Gelet op het voorgaande ziet de kantonrechter ook aanleiding om de proceskosten tussen partijen te compenseren. De verhuurder had de huurder in de gelegenheid moeten stellen om de zaak (eventueel) buiten rechte af te kunnen doen. Door pas een dag voor de mondelinge behandeling de onderbouwing van de vordering kenbaar te maken, heeft de verhuurder dat niet gedaan.
in reconventie
4.7.
Nu in conventie al is vastgesteld dat de indexering van de huurprijs op juiste wijze heeft plaatsgevonden is niet vast komen te staan dat de huurder teveel huur heeft betaald. Dat de huurder hogere bedragen zou hebben betaald dan uit de door de verhuurder overgelegde berekeningen volgt is op geen enkele wijze door de huurder onderbouwd.

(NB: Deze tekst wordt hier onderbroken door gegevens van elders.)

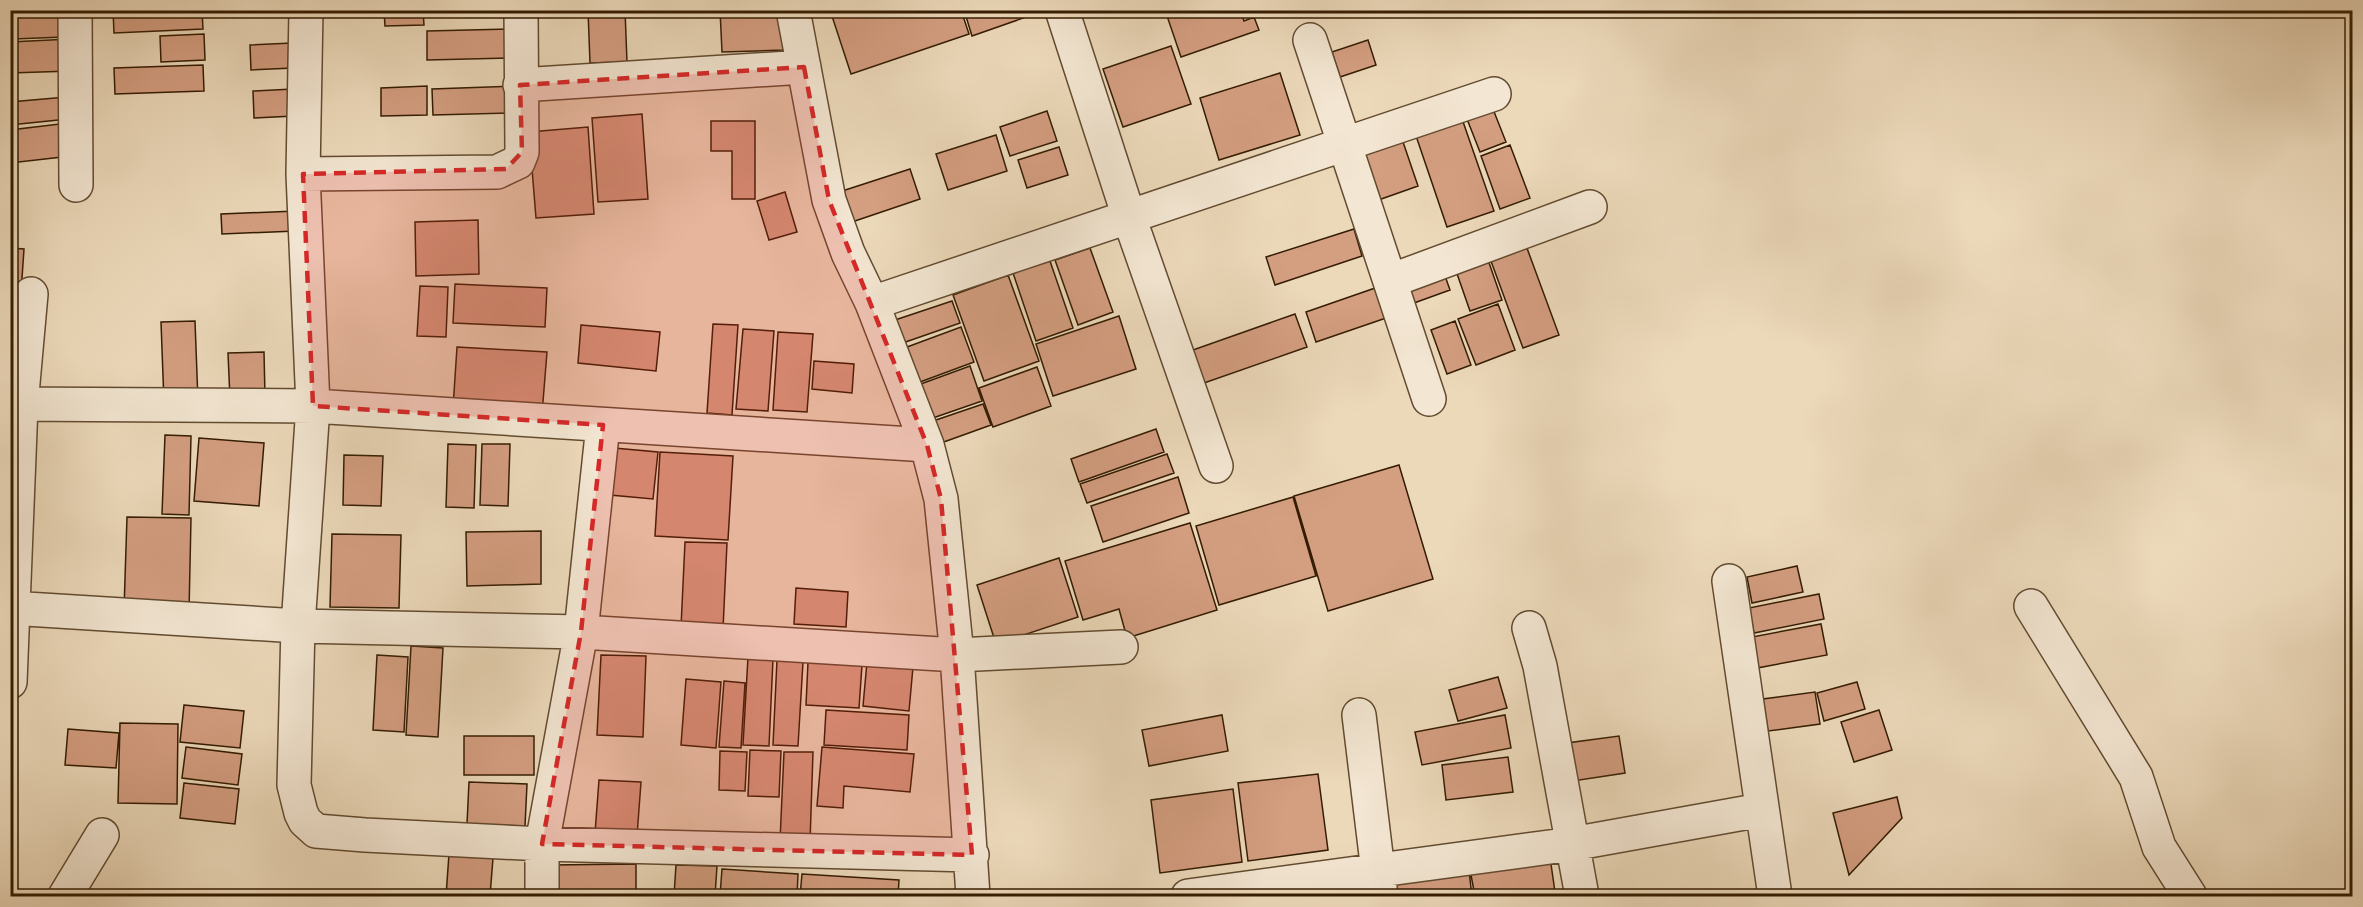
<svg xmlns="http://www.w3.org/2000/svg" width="2363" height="907" font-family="'IM FELL DW Pica',serif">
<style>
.building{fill:#d49e81;stroke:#341c02;stroke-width:1.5}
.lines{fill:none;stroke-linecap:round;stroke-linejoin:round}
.street-casing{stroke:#624b30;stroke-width:36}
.street{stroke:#f3e6d2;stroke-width:33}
.marked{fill:#d62828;fill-opacity:0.2;stroke:#d62828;stroke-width:4.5;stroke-dasharray:12 8;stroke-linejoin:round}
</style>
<rect width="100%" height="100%" fill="#ecd9ba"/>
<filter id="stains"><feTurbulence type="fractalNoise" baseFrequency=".00333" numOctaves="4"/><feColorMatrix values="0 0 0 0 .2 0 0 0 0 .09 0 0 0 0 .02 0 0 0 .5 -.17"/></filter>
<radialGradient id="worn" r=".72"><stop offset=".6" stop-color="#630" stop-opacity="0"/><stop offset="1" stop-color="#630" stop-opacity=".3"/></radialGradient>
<path class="building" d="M 113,10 L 202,10 L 203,29 L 114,33 Z
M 384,10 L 423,10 L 424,25 L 385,26 Z
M 588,10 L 625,10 L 627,62 L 590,63 Z
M 720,10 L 783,10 L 784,50 L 722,52 Z
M 830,10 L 961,10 L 969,34 L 851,74 Z
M 964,10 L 1046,10 L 972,36 Z
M 1165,10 L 1197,10 L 1200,17 L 1218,10 L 1240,10 L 1244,21 L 1254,17 L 1259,30 L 1181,57 Z
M 63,12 L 64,37 L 13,39 L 13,14 Z
M 513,29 L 514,58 L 427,60 L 427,31 Z
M 204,34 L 205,60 L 161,62 L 160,36 Z
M 70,39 L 71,71 L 10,73 L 10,42 Z
M 1368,40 L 1376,65 L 1340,77 L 1332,52 Z
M 292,43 L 293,68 L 251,70 L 250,45 Z
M 1171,46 L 1191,104 L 1123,127 L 1103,69 Z
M 203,65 L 204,91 L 115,94 L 114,68 Z
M 1280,73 L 1300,135 L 1219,160 L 1200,98 Z
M 427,86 L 427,115 L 381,116 L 381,88 Z
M 514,86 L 514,113 L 433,115 L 432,89 Z
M 293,89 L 294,116 L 254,118 L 253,91 Z
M 66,97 L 68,119 L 10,125 L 10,102 Z
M 1491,104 L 1506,142 L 1480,152 L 1465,114 Z
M 1047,111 L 1057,141 L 1010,156 L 1000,127 Z
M 1460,113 L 1494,211 L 1447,227 L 1414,130 Z
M 642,114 L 648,199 L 598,202 L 592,118 Z
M 711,121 L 755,121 L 755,199 L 732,199 L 732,151 L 711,151 Z
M 68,123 L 71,156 L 10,163 L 10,130 Z
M 588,127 L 594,214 L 536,218 L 529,132 Z
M 996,135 L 1007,171 L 948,190 L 936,154 Z
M 1401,136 L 1418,186 L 1370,203 L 1352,153 Z
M 1510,145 L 1530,198 L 1500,209 L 1481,156 Z
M 1059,147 L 1068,175 L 1027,188 L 1018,160 Z
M 910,169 L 920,199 L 846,224 L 836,193 Z
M 785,192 L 797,232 L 769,240 L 757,201 Z
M 296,211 L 296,231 L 222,234 L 221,214 Z
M 478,220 L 479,274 L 416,276 L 415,222 Z
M 1354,229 L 1362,256 L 1275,285 L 1266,257 Z
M 1524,240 L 1559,335 L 1523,348 L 1488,253 Z
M 10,248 L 24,249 L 21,293 L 10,293 Z
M 1090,248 L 1113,312 L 1078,325 L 1055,260 Z
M 1487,257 L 1502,300 L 1470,311 L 1455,268 Z
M 1050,261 L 1073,328 L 1036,341 L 1013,273 Z
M 1444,273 L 1450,290 L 1414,303 L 1408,286 Z
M 1008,275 L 1039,361 L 984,381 L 953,295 Z
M 455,284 L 547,288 L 545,327 L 453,323 Z
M 420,286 L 448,287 L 446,337 L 417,336 Z
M 1378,287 L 1389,317 L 1316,342 L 1306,312 Z
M 952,301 L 960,323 L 897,345 L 889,322 Z
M 1498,304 L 1515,350 L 1476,365 L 1458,319 Z
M 1295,314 L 1307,347 L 1204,383 L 1193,350 Z
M 1119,316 L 1136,369 L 1053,396 L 1036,344 Z
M 195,321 L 198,401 L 164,403 L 161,322 Z
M 1455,321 L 1471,365 L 1447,374 L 1431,330 Z
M 713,324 L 738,325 L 732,415 L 707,413 Z
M 581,325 L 660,332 L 656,371 L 578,363 Z
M 961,327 L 974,362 L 912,385 L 899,350 Z
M 743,329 L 774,331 L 768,411 L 736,409 Z
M 778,332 L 813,334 L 807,412 L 773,410 Z
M 457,347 L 547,352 L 542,414 L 453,408 Z
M 264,352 L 265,397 L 230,399 L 228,353 Z
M 814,361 L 854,364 L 852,393 L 812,389 Z
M 970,366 L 982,401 L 930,419 L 918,385 Z
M 1037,367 L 1051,406 L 993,427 L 979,388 Z
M 983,404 L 991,425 L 941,443 L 933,421 Z
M 1156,429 L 1164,452 L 1079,482 L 1071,459 Z
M 165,435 L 191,436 L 189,515 L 162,514 Z
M 199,438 L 264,443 L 259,506 L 194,501 Z
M 448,444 L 476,445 L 474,508 L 446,507 Z
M 482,444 L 510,444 L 508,506 L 480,505 Z
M 614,448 L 658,452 L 653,499 L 610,495 Z
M 660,452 L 733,456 L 728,540 L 655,536 Z
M 1167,454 L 1174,473 L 1087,503 L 1080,484 Z
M 344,455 L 383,456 L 381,506 L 343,505 Z
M 1399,465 L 1433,579 L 1328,611 L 1294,496 Z
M 1178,477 L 1189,513 L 1103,542 L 1091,506 Z
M 1293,497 L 1316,576 L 1219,605 L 1196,526 Z
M 127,517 L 191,518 L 189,612 L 124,610 Z
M 1190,523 L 1217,610 L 1127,638 L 1119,609 L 1083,620 L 1065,561 Z
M 541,531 L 541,584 L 467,586 L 466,532 Z
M 332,534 L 401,535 L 399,608 L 330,607 Z
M 685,542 L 727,543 L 723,629 L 681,627 Z
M 1059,558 L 1078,617 L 996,644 L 977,585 Z
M 1797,566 L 1803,592 L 1752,603 L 1747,577 Z
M 796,588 L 848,592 L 846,627 L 794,624 Z
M 1819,594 L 1824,619 L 1754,633 L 1749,608 Z
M 1821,624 L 1827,655 L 1757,668 L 1752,637 Z
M 411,646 L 443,648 L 438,737 L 406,735 Z
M 377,655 L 408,657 L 404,732 L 373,730 Z
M 601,655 L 646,656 L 643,737 L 597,735 Z
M 748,657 L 773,659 L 769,746 L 743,745 Z
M 777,660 L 803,662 L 798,746 L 773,745 Z
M 808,662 L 862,665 L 859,708 L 806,705 Z
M 867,662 L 913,667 L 909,711 L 863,706 Z
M 1498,677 L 1507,708 L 1458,721 L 1449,690 Z
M 686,679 L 721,682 L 716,748 L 681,745 Z
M 724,681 L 745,683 L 741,748 L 719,747 Z
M 1857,682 L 1865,709 L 1824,721 L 1817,693 Z
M 1815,692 L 1820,724 L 1768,731 L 1763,699 Z
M 184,705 L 244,711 L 240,748 L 180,742 Z
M 826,710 L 909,715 L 907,750 L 824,745 Z
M 1879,710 L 1892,750 L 1854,762 L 1841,722 Z
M 1222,715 L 1228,751 L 1149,766 L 1142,730 Z
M 1505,715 L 1511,748 L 1422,765 L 1415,732 Z
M 120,723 L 178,724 L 177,804 L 118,803 Z
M 68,729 L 119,733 L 116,768 L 65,765 Z
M 464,736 L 534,736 L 534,775 L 464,775 Z
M 1619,736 L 1625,773 L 1573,781 L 1567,743 Z
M 186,747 L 242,754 L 238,785 L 182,778 Z
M 822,747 L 914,754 L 910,792 L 844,786 L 843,808 L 817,806 Z
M 750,750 L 781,751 L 779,797 L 748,796 Z
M 720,751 L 747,752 L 745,791 L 719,790 Z
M 784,752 L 813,752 L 810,842 L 780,841 Z
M 1508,757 L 1513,792 L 1446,800 L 1442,765 Z
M 1318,774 L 1328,850 L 1248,861 L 1238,783 Z
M 599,780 L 641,782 L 637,836 L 595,833 Z
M 469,782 L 527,784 L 525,826 L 467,824 Z
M 184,783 L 239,789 L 235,824 L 180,818 Z
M 1233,789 L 1242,862 L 1160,873 L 1151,800 Z
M 1897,797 L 1902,818 L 1849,875 L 1833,813 Z
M 449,854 L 493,858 L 490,896 L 446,896 Z
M 1550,857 L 1555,892 L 1525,896 L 1475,896 L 1470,870 Z
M 636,864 L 636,896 L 550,896 L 549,865 Z
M 676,865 L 717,866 L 715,896 L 674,896 Z
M 722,869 L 798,874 L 797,896 L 720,896 Z
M 1469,871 L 1472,896 L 1385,896 L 1383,881 Z
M 802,874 L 899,880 L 898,896 L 800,896 Z"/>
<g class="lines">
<defs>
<path id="street" d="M 75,10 L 76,185
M 306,10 L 303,174 L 313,406 L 298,626 L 294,785 L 301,813 L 305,821 L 316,831 L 365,835 L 542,844 L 972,855
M 793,10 L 829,200 L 848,253 L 872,303 L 927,445 L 941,499 L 957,655 L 973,896
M 1062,10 L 1129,217 L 1216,466
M 1310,40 L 1429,399
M 520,85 L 804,67
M 303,174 L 497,172 L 518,162 L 522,152 L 521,10
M 1390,281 L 1590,207
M 872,303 L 1494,94
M 10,404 L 313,406 L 927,445
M 1729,581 L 1775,896
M 2031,606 L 2136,777 L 2159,847 L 2190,896
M 10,608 L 298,626 L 581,632 L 957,655 L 1121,647
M 1529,628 L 1540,666 L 1582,896
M 10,682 L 21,405 L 31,294
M 1359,715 L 1381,896
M 65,896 L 102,835
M 542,896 L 542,844 L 581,632 L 603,425
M 1188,896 L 1572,844 L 1761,810"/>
</defs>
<use href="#street" class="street-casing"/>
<use href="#street" class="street"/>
</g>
<path class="marked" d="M 804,67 L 829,200 L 927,445 L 941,499 L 972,855 L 542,844 L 581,632 L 603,425 L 313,406 L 303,174 L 506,169 L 522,152 L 520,85 Z"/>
<rect width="2363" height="907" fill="none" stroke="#ecd9ba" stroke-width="36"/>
<rect x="12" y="12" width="2339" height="883" fill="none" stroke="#341c02" stroke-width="3"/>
<rect x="18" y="18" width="2327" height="871" fill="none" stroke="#341c02" stroke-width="1.5"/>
<rect width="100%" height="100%" filter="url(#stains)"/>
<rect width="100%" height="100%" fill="url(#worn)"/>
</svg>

De verhuurder heeft verklaard dat de waterkosten nooit in rekening zijn gebracht en dat volgt ook uit de overgelegde berekeningen. Daaruit volgt dat de start huurprijs van € 465,24 als basis is genomen voor het indexeren van de huur conform de CPI-rekenmethode. De huurder heeft op geen enkele wijze aangetoond dat hij in aanvulling op die bedragen nog waterkosten heeft betaald. Dat de huurder dus recht zou hebben op terugbetaling van de waterkosten is daarmee niet vast komen te staan. De vordering in reconventie is niet toewijsbaar.

5.De beslissing

De kantonrechter
in conventie
5.1.
veroordeelt de huurder tot betaling van € 2.848,40 aan huurachterstand tot 1 februari 2025 te vermeerderen met de wettelijke handelsrente vanaf de dag van de dagvaarding tot aan de dag van algehele voldoening,
5.2.
veroordeelt de huurder tot betaling van € 426,95 aan wettelijke rente,
5.3.
veroordeelt de huurder om aan de verhuurder te betalen € 759,80 per maand vanaf 1 februari 2025 tot 1 juni 2025,
5.4.
compenseert de proceskosten, in die zin dat iedere partij de eigen kosten draagt,
5.5.
verklaart dit vonnis uitvoerbaar bij voorraad, en
5.6.
wijst het meer of anders gevorderde af,
in reconventie
5.7.
wijst de vorderingen van de huurder af.
Dit vonnis is gewezen door mr. M. van der Kaay en in het openbaar uitgesproken op 20 juni 2025.